An Epidemiological Model of Malaria Accounting for Asymptomatic Carriers

• Published in: Bulletin of mathematical biology Vol. 82; no. 3; p. 42
• Main Authors: Aguilar, Jacob B., Gutierrez, Juan B.
• Format: Journal Article
• Language: English
• Published: New York Springer US 14.03.2020; Springer Nature B.V
• Subjects: Animals; Anopheles - parasitology; Bifurcations; Carrier State - epidemiology; Carrier State - immunology; Carrier State - transmission; Cell Biology; Computer Simulation; Endemic Diseases - prevention & control; Endemic Diseases - statistics & numerical data; Epidemiology; Female; Host-Parasite Interactions - immunology; Humans; Immunity, Innate; Life Sciences; Malaria; Malaria - epidemiology; Malaria - immunology; Malaria - transmission; Mathematical and Computational Biology; Mathematical Concepts; Mathematical models; Mathematics; Mathematics and Statistics; Models, Biological; Mosquito Vectors - parasitology; Original; Original Article; Parameters; Plasmodium - growth & development; Plasmodium - pathogenicity; Qualitative analysis; Signs and symptoms; Stability analysis; Reproductive threshold; 92D30; Sensitivity analysis; 92D25; Asymptomatic malaria; 37N25; Relapse malaria; Naturally acquired immunity
• ISSN: 0092-8240; 1522-9602; 1522-9602
• DOI: 10.1007/s11538-020-00717-y

Asymptomatic individuals in the context of malarial disease are subjects who carry a parasite load, but do not show clinical symptoms. A correct understanding of the influence of asymptomatic individuals on transmission dynamics will provide a comprehensive description of the complex interplay between the definitive host (female Anopheles mosquito), intermediate host (human), and agent ( Plasmodium parasite). The goal of this article is to conduct a rigorous mathematical analysis of a new compartmentalized malaria model accounting for asymptomatic human hosts for the purpose of calculating the basic reproductive number ( R 0 ) and determining the bifurcations that might occur at the onset of disease-free equilibrium.

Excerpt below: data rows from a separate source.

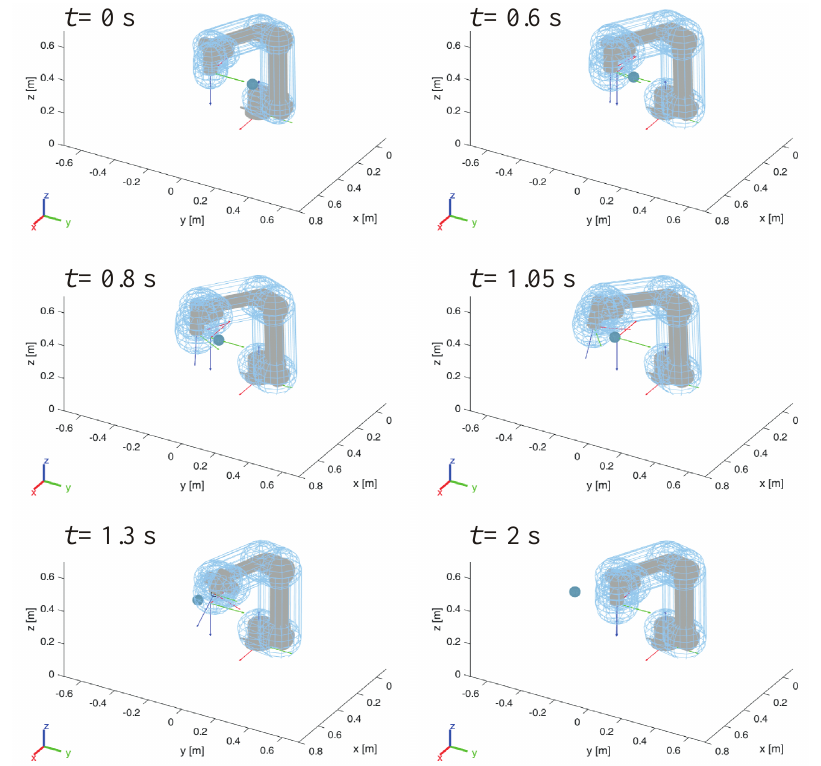
Figure 5. Avoidance of a moving obstacle interfering with the end-effector in a fixed position— mode I.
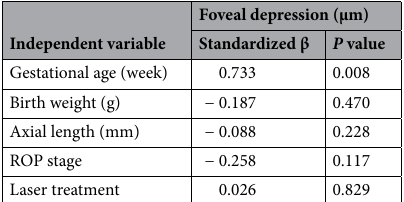
Independent variable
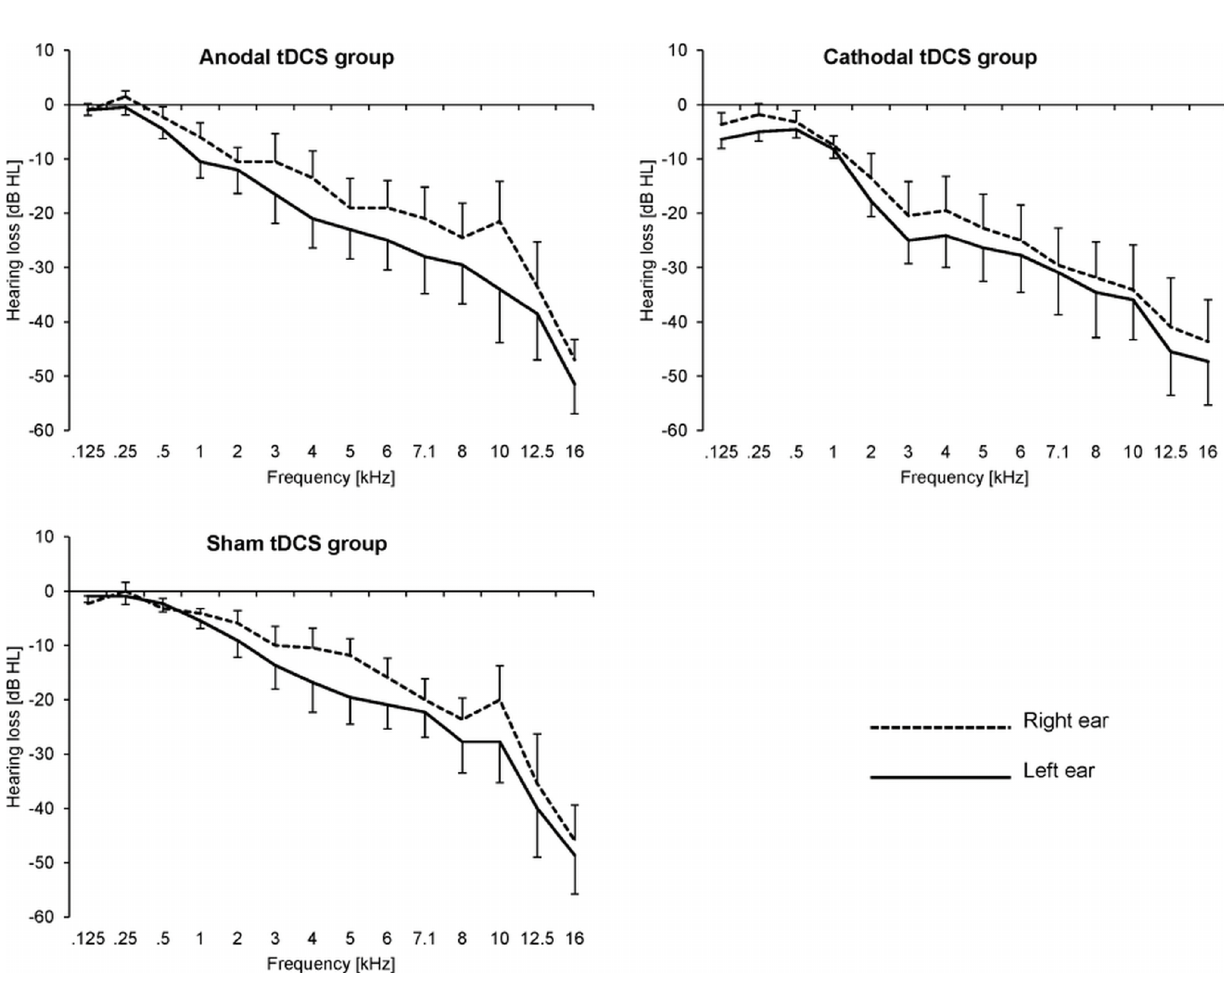
Figure 2. Average hearing thresholds. Thresholds from 0.125 to 16 kHz as functions of transcranial direct current stimulation (tDCS) condition (anodal group vs. cathodal group vs. sham group) and ear (left vs. right). The error bars denote standard error of the mean. Negative values reflect hearing loss. doi:10.1371/journal.pone.0089904.g002 PLOS ONE |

A point of departure of this model from others appearing in the literature is that the asymptomatic compartment is decomposed into two mutually disjoint sub-compartments by making use of the naturally acquired immunity of the population under consideration. After deriving the model, a qualitative analysis is carried out to classify the stability of the equilibria of the system. Our results show that the dynamical system is locally asymptotically stable provided that R 0 < 1 . However, this stability is not global, owning to the occurrence of a sub-critical bifurcation in which additional non-trivial sub-threshold equilibrium solutions appear in response to a specified parameter being perturbed. To ensure that the model does not undergo a backward bifurcation, we demand an auxiliary parameter denoted Λ < 1 in addition to the threshold constraint R 0 < 1 . The authors hope that this qualitative analysis will fill in the gaps of what is currently known about asymptomatic malaria and aid in designing strategies that assist the further development of malaria control and eradication efforts.